# TASK ITEM
When the line containing "O uso continuado" appears in the data below, begin copying there and stop only after the line containing "Esta política é".

==== ENTRIES SUPPLIED

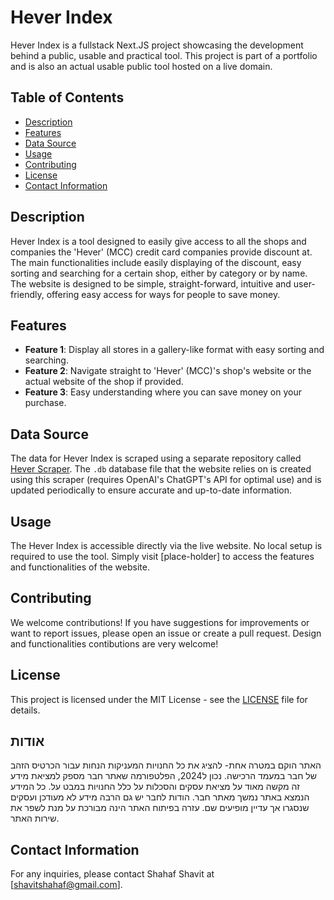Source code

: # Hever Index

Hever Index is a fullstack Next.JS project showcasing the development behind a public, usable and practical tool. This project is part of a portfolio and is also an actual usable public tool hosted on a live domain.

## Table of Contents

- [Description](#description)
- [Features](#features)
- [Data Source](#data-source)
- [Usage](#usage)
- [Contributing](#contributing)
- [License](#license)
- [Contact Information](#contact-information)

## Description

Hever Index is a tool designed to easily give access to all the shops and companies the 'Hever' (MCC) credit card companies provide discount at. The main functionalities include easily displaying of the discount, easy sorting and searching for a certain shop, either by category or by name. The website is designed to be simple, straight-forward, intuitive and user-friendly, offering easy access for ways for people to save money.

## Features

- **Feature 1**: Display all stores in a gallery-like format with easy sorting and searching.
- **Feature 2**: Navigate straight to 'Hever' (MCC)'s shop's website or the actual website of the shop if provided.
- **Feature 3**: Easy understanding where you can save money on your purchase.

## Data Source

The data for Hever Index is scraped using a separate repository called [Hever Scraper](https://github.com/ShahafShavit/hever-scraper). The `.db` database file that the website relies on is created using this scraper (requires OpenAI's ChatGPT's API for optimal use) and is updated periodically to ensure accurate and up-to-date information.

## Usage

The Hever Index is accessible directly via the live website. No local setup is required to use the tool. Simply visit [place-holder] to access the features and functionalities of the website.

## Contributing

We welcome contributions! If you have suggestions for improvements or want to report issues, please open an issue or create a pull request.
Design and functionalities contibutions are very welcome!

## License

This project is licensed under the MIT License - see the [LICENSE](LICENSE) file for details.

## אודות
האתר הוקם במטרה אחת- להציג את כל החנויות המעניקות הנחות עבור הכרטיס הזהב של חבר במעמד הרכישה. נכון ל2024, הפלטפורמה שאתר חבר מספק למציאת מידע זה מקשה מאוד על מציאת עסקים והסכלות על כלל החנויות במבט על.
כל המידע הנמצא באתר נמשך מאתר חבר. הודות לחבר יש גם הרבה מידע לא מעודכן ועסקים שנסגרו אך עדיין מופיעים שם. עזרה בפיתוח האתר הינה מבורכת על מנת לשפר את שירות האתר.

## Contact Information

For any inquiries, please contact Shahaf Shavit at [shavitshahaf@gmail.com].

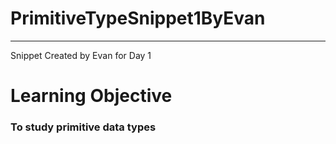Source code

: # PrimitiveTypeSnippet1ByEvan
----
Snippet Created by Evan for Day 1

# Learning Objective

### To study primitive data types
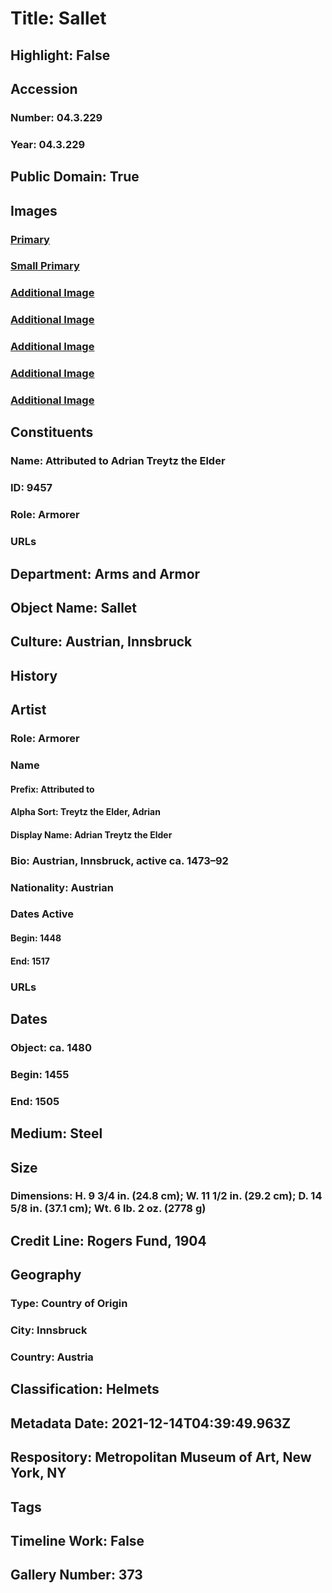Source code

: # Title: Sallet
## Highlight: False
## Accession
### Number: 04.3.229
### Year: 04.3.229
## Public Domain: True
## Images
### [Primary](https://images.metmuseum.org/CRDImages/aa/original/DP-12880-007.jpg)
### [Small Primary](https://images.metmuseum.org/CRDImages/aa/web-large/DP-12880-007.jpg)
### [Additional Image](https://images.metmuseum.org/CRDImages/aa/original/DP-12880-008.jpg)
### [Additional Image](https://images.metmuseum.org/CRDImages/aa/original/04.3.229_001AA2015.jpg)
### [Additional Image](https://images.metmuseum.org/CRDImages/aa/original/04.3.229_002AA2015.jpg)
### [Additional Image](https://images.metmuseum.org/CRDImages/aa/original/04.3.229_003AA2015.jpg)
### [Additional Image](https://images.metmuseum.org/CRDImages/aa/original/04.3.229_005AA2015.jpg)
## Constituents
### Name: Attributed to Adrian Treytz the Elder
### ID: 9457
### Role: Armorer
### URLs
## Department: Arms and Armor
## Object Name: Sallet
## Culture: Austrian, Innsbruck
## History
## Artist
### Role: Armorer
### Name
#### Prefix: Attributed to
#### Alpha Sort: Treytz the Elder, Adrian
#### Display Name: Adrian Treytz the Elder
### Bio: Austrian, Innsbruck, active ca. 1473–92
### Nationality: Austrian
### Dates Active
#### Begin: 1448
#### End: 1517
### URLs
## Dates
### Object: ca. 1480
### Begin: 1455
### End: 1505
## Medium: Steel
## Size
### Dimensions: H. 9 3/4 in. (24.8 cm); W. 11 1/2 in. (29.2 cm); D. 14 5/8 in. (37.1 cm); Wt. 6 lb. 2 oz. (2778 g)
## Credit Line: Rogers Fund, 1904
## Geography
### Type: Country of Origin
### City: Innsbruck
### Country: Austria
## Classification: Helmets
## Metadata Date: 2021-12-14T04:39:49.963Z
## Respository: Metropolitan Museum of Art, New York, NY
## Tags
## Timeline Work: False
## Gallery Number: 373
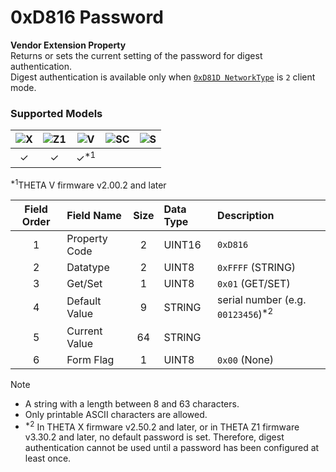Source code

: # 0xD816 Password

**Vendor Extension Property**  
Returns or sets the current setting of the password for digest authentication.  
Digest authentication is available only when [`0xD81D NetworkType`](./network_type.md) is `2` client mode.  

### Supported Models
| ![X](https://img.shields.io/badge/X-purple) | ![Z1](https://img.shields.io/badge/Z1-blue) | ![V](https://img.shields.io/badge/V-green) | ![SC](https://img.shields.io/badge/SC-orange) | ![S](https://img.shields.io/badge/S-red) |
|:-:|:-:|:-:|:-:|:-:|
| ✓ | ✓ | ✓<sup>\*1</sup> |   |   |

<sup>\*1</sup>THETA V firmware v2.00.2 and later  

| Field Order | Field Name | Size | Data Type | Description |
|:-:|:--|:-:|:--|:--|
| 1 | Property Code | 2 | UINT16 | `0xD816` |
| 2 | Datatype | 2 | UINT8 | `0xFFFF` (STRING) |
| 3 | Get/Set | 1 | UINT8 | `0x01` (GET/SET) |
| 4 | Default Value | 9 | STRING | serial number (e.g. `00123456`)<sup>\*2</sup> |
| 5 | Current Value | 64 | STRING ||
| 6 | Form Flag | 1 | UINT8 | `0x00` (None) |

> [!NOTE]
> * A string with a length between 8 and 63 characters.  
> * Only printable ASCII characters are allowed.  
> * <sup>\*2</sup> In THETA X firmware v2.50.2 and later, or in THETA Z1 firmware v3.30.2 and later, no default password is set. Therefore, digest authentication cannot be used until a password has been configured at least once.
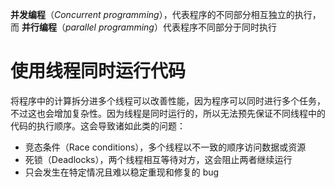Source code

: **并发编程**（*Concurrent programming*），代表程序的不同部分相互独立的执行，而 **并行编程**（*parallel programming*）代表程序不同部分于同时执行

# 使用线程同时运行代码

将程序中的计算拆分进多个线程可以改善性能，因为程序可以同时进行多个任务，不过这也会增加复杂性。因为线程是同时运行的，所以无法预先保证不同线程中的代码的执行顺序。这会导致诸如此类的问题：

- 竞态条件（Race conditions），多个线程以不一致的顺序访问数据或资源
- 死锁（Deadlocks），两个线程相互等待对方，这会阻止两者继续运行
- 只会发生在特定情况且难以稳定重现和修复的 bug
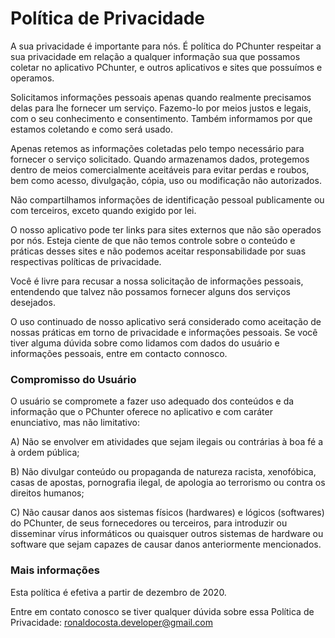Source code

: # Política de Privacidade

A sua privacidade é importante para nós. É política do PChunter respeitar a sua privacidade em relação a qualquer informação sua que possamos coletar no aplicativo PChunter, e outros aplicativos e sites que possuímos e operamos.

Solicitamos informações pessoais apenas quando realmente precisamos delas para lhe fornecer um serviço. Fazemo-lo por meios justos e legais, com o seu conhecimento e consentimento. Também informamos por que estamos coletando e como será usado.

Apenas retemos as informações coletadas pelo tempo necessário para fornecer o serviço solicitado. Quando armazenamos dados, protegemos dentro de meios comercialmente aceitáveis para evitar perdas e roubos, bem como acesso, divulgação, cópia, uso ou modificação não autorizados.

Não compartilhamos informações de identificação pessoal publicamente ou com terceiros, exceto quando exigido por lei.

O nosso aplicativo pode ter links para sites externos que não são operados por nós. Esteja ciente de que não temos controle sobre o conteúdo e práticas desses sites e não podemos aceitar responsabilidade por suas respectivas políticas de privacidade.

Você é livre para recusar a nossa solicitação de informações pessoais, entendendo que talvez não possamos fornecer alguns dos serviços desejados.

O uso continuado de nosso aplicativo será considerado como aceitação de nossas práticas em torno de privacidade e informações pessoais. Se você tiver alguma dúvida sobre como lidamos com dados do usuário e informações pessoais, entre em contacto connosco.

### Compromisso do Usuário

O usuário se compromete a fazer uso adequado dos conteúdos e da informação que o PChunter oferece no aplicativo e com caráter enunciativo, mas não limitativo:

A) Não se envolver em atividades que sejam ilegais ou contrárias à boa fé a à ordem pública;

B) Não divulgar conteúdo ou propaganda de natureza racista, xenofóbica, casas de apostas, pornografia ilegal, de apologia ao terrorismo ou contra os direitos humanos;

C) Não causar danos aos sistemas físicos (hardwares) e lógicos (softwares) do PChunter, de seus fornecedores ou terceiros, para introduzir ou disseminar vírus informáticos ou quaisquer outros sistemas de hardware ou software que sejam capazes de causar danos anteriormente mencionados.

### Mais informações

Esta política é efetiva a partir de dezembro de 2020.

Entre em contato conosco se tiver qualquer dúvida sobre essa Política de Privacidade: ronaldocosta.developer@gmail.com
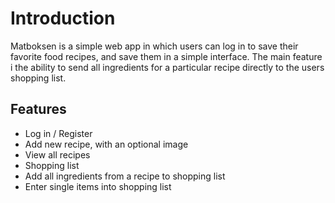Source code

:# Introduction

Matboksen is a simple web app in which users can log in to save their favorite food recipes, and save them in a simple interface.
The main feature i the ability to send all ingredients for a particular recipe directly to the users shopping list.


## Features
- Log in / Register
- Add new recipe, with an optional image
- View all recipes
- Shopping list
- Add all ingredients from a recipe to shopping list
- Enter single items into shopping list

========

# TASK OUTPUT
O uso continuado de nosso aplicativo será considerado como aceitação de nossas práticas em torno de privacidade e informações pessoais. Se você tiver alguma dúvida sobre como lidamos com dados do usuário e informações pessoais, entre em contacto connosco.

### Compromisso do Usuário

O usuário se compromete a fazer uso adequado dos conteúdos e da informação que o PChunter oferece no aplicativo e com caráter enunciativo, mas não limitativo:

A) Não se envolver em atividades que sejam ilegais ou contrárias à boa fé a à ordem pública;

B) Não divulgar conteúdo ou propaganda de natureza racista, xenofóbica, casas de apostas, pornografia ilegal, de apologia ao terrorismo ou contra os direitos humanos;

C) Não causar danos aos sistemas físicos (hardwares) e lógicos (softwares) do PChunter, de seus fornecedores ou terceiros, para introduzir ou disseminar vírus informáticos ou quaisquer outros sistemas de hardware ou software que sejam capazes de causar danos anteriormente mencionados.

### Mais informações

Esta política é efetiva a partir de dezembro de 2020.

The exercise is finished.